In some forms of membrane transport, proteins aid the movement of molecules across the plasma membrane. If this process works with the concentration gradient, it is called facilitated diffusion. This process is often used when the molecule is too pass through the cell membrane on its own.

Active Transport When carrier proteins move substances against their concentration gradient, ATP energy is required. This is active transport.

Vesicular Transport Cells can move large amounts of materials at the same time through membranous sacs called vesicles. If the material is imported into the cell, the process is called endocytosis. If material is exported out of the cell, the process is called exocytosis.

Pinocytosis is a form of endocytosis also called “cell drinking,” because it occurs when the cell takes in large amounts of liquid. Phagocytosis, also called “cell eating,” occurs when the cell takes in large solid objects.

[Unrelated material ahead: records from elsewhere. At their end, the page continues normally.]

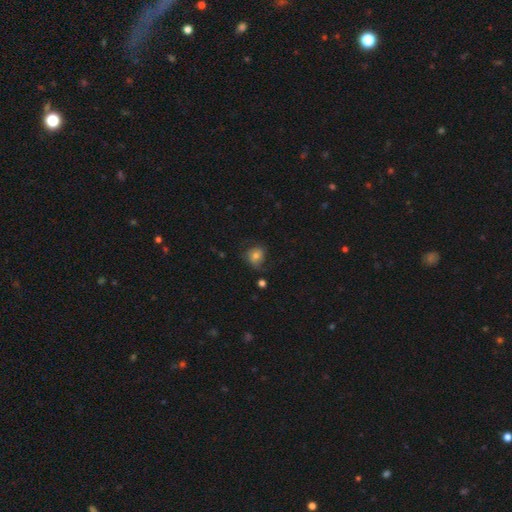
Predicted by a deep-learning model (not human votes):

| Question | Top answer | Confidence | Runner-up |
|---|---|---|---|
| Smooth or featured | smooth | 65% | featured or disk (25%) |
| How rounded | round | 64% | in between (35%) |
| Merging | none | 54% | minor disturbance (28%) |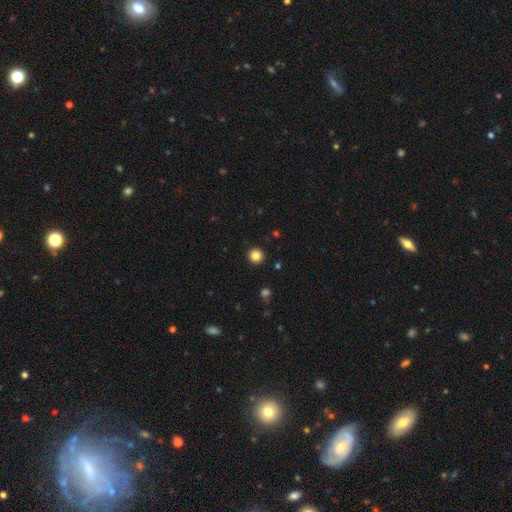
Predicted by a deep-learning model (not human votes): Smooth or featured? smooth (84%)
How rounded? round (96%)
Merging? none (93%)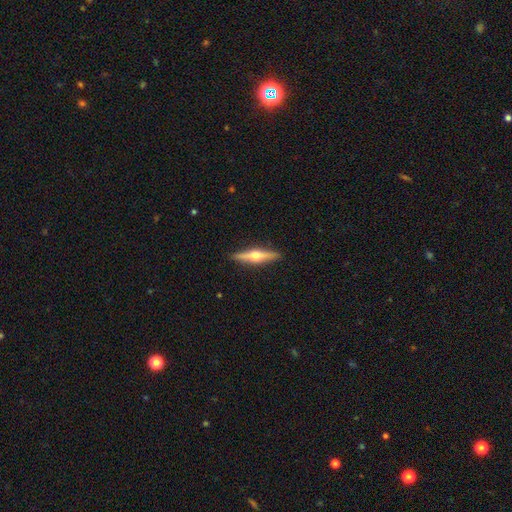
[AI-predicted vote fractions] Q: Smooth or featured?
A: featured or disk (69%); runner-up: smooth (26%)
Q: Edge-on disk?
A: yes (97%); runner-up: no (3%)
Q: Edge-on bulge?
A: rounded (96%); runner-up: boxy (2%)
Q: Merging?
A: none (91%); runner-up: minor disturbance (7%)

The Cytoskeleton The cytoskeleton is a framework of protein filaments that provides structure and support to the cell. The cytoskeleton of some cells forms finger-shaped projections called microvilli that increase surface area. Needed by cells that absorb a lot of material (intestines, kidneys, etc)

A centriole is a cylindrical structure made of cytoskeleton fibers. Direct the movement of chromosomes during cell division. Cilia are long, slender extensions of the plasma membrane. Able to independently move using energy from ATP.

Flagella are similar to cilia, but much longer. Sperm cells are the only human cells with flagella.